Ciro (Cyrus), also written Il Ciro, is a 1653 Italian drama per musica (opera) in a prologue and three acts with music by Francesco Provenzale and a libretto by Giulio Cesare Sorrentino. The story concerns the Persian king Cyrus the Great. The opera was probably first performed during Carnival of that year at the Teatro San Bartolomeo in Naples, in a production by Giovan Battista Balbi (fl 1636–1657).

The opera was performed again in a revised version at the Teatro San Giovanni e San Paolo in Venice, beginning on 30 January 1654 or 4 February 1654. The libretto credits Sorrentino as the librettist, Francesco Cavalli with revising and adding music and Balbi for the scenery, machines, and dances. Balbi also signed the libretto's introduction. The Venetian poet who, with Sorrentino's permission, revised the text to make it more suitable for presentation in that city is not named, but may have been Aurelio Aureli or Balbi. The opera was revived again in 1665 in Venice with additional music by Andrea Mattioli. Manuscript scores of the 1654 and 1665 versions survive.

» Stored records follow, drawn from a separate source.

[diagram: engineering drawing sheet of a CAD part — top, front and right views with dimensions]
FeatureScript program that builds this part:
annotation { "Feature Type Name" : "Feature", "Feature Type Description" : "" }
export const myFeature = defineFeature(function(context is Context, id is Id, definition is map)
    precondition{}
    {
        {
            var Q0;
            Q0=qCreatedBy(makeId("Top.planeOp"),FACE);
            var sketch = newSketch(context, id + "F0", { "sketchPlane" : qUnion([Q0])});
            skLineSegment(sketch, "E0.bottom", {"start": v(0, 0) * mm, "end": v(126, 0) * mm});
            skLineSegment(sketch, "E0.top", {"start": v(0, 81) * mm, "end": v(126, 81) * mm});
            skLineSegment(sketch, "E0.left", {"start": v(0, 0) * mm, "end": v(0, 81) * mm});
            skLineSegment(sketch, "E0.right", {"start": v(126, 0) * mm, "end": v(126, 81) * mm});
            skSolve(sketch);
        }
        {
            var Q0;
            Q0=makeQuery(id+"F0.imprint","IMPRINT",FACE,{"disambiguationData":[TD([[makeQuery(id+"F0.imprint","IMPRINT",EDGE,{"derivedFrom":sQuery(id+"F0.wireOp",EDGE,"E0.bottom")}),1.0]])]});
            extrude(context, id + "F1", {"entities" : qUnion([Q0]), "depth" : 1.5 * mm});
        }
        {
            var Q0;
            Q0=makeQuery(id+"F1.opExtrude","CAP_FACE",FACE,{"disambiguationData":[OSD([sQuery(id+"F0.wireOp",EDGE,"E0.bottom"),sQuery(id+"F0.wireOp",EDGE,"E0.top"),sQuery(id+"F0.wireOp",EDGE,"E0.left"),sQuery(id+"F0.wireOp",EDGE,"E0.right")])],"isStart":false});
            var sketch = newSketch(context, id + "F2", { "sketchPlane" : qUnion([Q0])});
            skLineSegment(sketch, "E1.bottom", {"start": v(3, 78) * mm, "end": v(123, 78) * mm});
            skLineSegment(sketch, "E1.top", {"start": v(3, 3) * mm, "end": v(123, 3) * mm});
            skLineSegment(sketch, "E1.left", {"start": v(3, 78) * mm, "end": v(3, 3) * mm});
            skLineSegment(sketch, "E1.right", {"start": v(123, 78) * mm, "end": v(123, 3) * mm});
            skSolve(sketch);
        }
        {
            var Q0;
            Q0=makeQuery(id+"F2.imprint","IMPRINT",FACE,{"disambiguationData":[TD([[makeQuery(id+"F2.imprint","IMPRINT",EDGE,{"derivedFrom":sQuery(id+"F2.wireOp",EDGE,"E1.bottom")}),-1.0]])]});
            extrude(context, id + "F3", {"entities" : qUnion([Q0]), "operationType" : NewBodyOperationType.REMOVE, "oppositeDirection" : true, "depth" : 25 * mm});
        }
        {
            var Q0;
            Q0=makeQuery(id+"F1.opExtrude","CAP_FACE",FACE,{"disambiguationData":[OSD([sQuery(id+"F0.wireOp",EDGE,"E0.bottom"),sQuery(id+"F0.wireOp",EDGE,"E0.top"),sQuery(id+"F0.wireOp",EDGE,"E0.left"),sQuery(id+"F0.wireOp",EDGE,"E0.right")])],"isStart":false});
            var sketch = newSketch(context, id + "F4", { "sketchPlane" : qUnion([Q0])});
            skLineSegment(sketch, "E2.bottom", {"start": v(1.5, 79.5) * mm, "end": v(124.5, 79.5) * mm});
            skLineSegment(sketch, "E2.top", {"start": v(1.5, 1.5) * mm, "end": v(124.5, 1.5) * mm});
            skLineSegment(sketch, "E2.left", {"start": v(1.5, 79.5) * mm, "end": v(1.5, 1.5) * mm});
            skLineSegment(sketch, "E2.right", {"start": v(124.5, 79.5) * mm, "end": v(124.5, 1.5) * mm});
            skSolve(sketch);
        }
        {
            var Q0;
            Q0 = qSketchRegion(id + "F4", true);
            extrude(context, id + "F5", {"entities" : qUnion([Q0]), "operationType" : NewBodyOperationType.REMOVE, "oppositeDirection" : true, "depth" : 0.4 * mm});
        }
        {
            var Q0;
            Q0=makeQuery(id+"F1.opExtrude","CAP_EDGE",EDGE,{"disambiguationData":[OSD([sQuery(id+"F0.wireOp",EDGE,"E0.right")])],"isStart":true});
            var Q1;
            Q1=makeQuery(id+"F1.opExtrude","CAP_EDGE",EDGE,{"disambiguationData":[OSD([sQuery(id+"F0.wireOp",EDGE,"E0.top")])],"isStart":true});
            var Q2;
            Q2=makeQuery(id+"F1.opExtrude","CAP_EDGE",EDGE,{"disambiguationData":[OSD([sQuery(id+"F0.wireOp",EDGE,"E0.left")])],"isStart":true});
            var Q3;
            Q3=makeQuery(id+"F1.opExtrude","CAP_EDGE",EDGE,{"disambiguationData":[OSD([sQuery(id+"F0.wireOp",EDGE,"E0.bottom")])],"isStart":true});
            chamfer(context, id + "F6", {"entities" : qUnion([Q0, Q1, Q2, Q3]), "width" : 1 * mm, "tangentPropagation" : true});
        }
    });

The new prologue of the 1654 version in Venice included spectacular scenic effects and must have been regarded as successful, since it was used for other works by Cavalli, including Erismena in 1655 and a revival of Giasone in 1666. In modern times, René Jacobs used it for his 1985 recording of Cavalli's Xerse (for which the music of the original prologue has not been found).